» **TASK ITEM A**:
In the commentary on Paul Ryan's budget below, why does the writer call Ryan's desperation understandable? Answer in one to three sentences.
» **TASK ITEM B**:
Please continue the commentary on Paul Ryan's budget below from the point where it stops.

For the first time in years, House Budget Committee Chairman Paul Ryan (R) is starting to feel some heat. The far-right Wisconsin lawmaker is accustomed to being treated as his party’s Golden Boy, but lately, his budget plan — most notably his vision for ending Medicare — has caused him no shortage of trouble. This includes Ryan seeing his own caucus’ leaders back away from his agenda.
But Ryan is confident he can get back on his feet, and intends to go on the offensive this week. It started this morning with a tired op-ed filled with far-right cliches, and will continue this afternoon, in a speech in Chicago filled with far-right cliches.
House Budget Committee Chairman Paul Ryan (R-Wis.), in text for luncheon speech of Chicago Economic Club: “Class warfare may be clever politics, but it is terrible economics. Redistributing wealth never creates more of it. Sowing social unrest and class envy makes America weaker, not stronger. Playing one group against another only distracts us from the true sources of inequity in this country — corporate welfare that enriches the powerful, and empty promises that betray the powerless.”
First, when the right complains about “class warfare,” it’s evidence of lazy thinkers who are feeling desperate. Second, if Ryan’s worried about class envy pitting groups against one another, he probably ought to re-read his own plan: “[T]he Ryan plan does impose huge sacrifice on the poor and the middle class, while cutting taxes on the rich and corporations.”
It’s worth noting, of course, that Ryan’s desperation is understandable. Ezra Klein had a good item this morning:
At this point, more prospective Republican presidential candidates have endorsed some form of an individual mandate — Romney in his state, Gingrich nationally — than have endorsed Ryan’s Medicare plan. In fact, Gingrich has come out against Ryan’s Medicare plan, calling it “right-wing social engineering.” John Boehner has walked back his support for it, saying he is “not wedded to one single idea.” Michele Bachmann says she’s “concerned about shifting the cost burden to senior citizens.” Ryan’s plan appears to have turned a special election in an extremely Republican district into a dead heat.

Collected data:
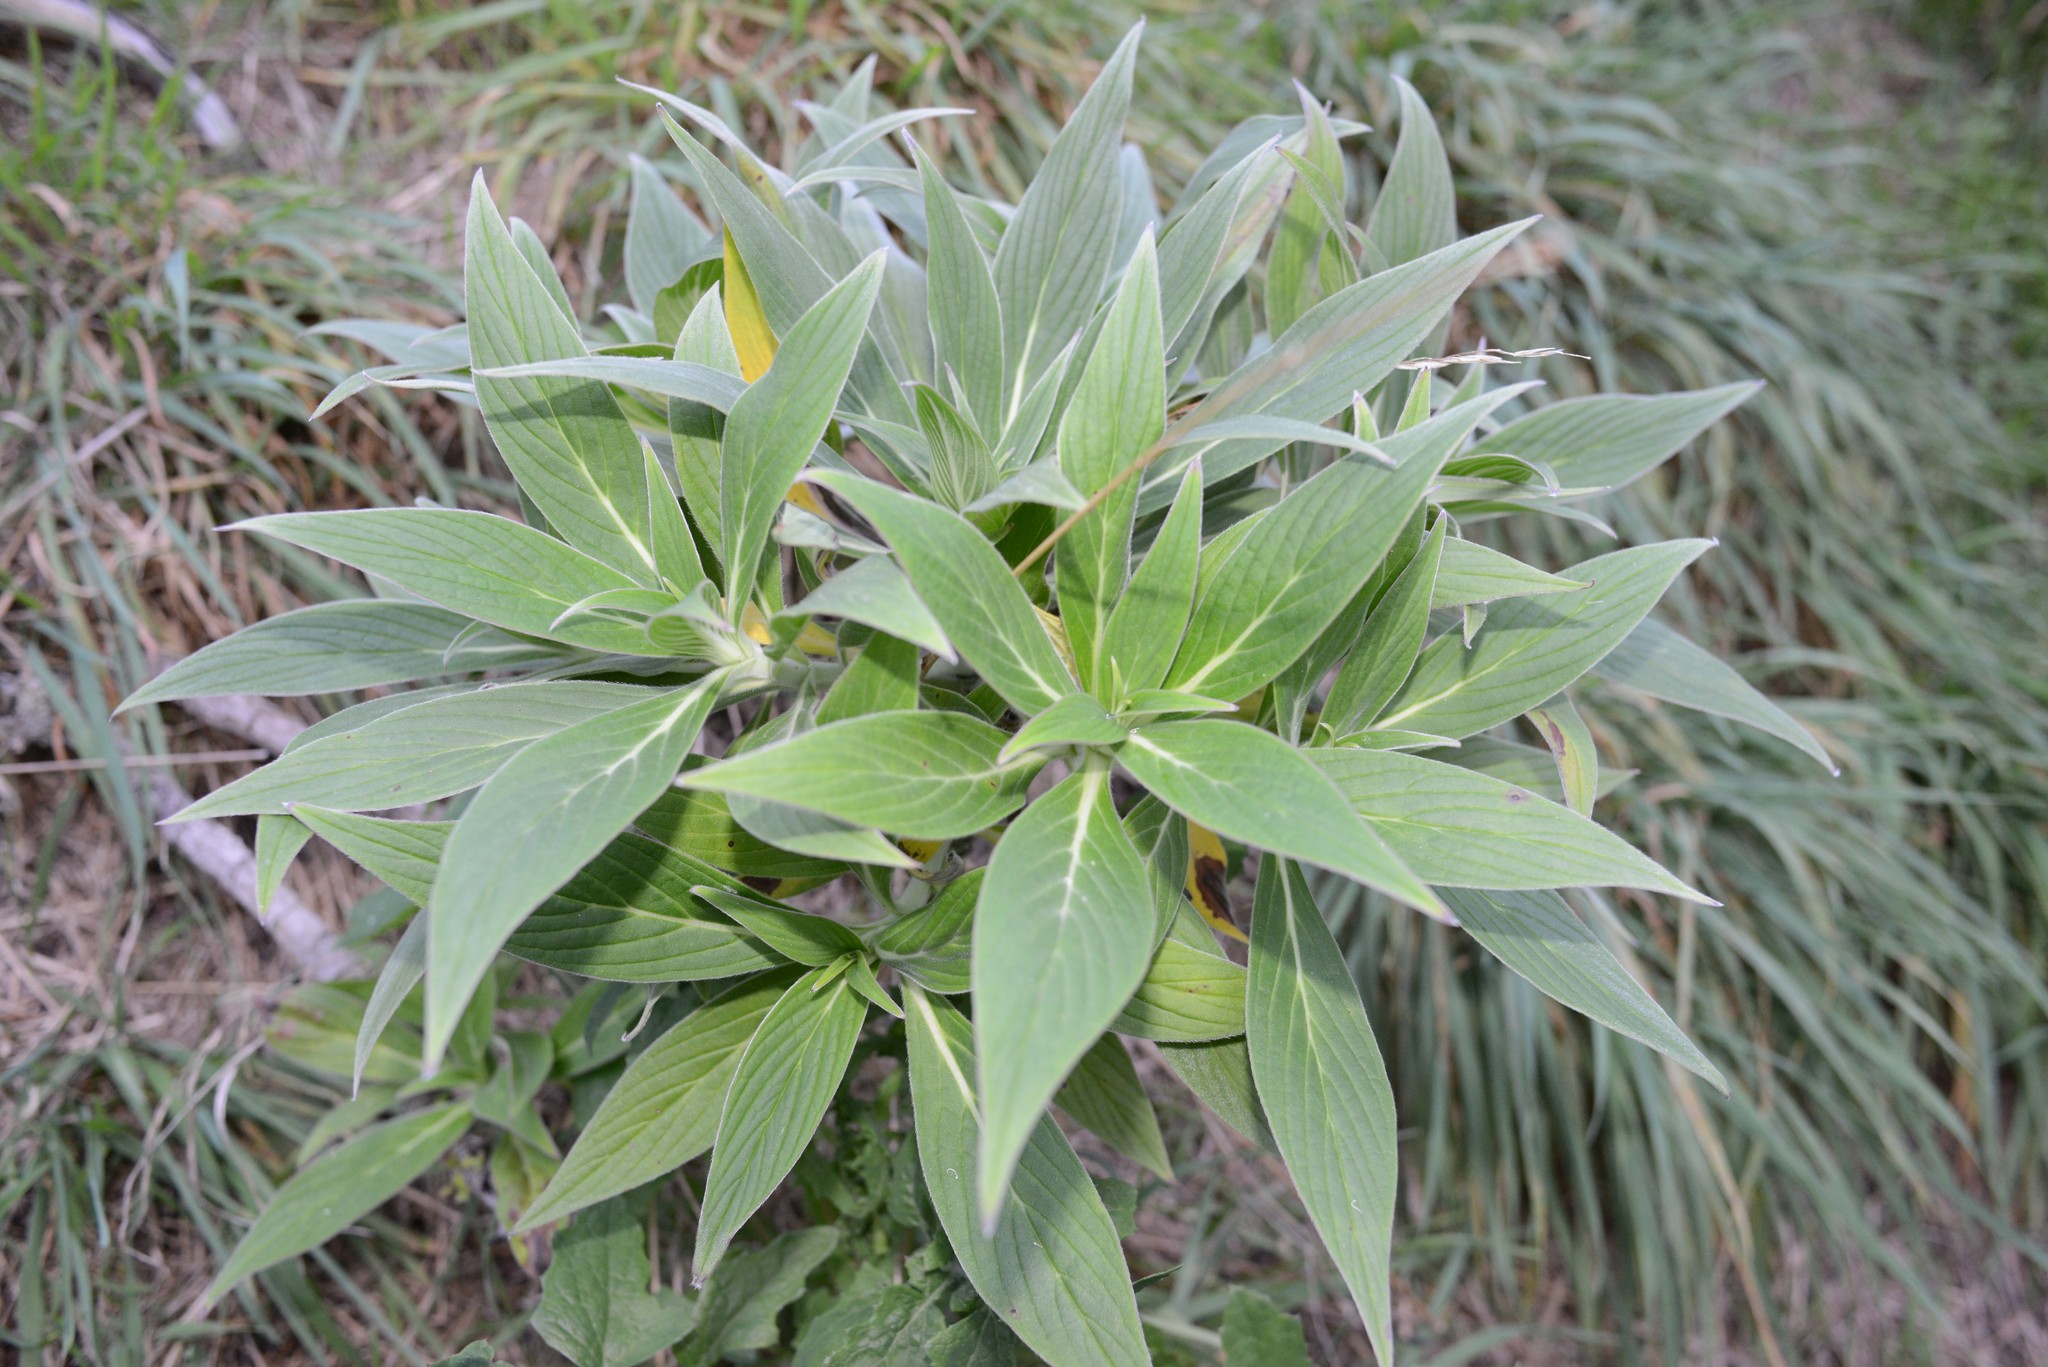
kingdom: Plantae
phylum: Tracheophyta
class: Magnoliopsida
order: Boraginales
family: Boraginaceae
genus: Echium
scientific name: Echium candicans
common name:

» **EXERCISE ANSWER A**:
His Medicare plan has lost support in his own party. More prospective Republican presidential candidates have endorsed some form of an individual mandate than have endorsed it, Gingrich has come out against it, Boehner has walked back his support, and Bachmann is concerned about shifting costs to senior citizens. The plan also appears to have turned a special election in an extremely Republican district into a dead heat.

» **EXERCISE ANSWER B**:
I’d just add that Ryan seems to be aware of all of this, but misunderstands the nature of the backlash. He sees the polls and his party moving away from him, but Ryan thinks he can put things right if he just starts explaining his plan a little better. That’s why he was booed by his own constituents, Ryan assumes. They just didn’t understand how great he and his plan really are.
I’m sure that’s a comforting assumption. Ryan assumes he’s a brilliant but misunderstood artist, and it’s the audience’s fault for not wanting to buy his masterpiece. Maybe if he just explains it to us one more time, we’ll all be really impressed.
Once in a while, politicians are more or less justified in thinking this way. During the fight over health care reform, polls showed Americans rejecting the Democratic plan, but strongly approving of the ideas within the plan. Large numbers of Americans had been convinced the reform agenda was awful, without knowing what it was they were against.
But this isn’t one of those cases, and Paul’s assumption that his issues are purely a matter of public relations is just wrong. His agenda is failing because it’s a callous, ridiculous approach, built on fraudulent data. All the speeches and op-eds in the world won’t change that.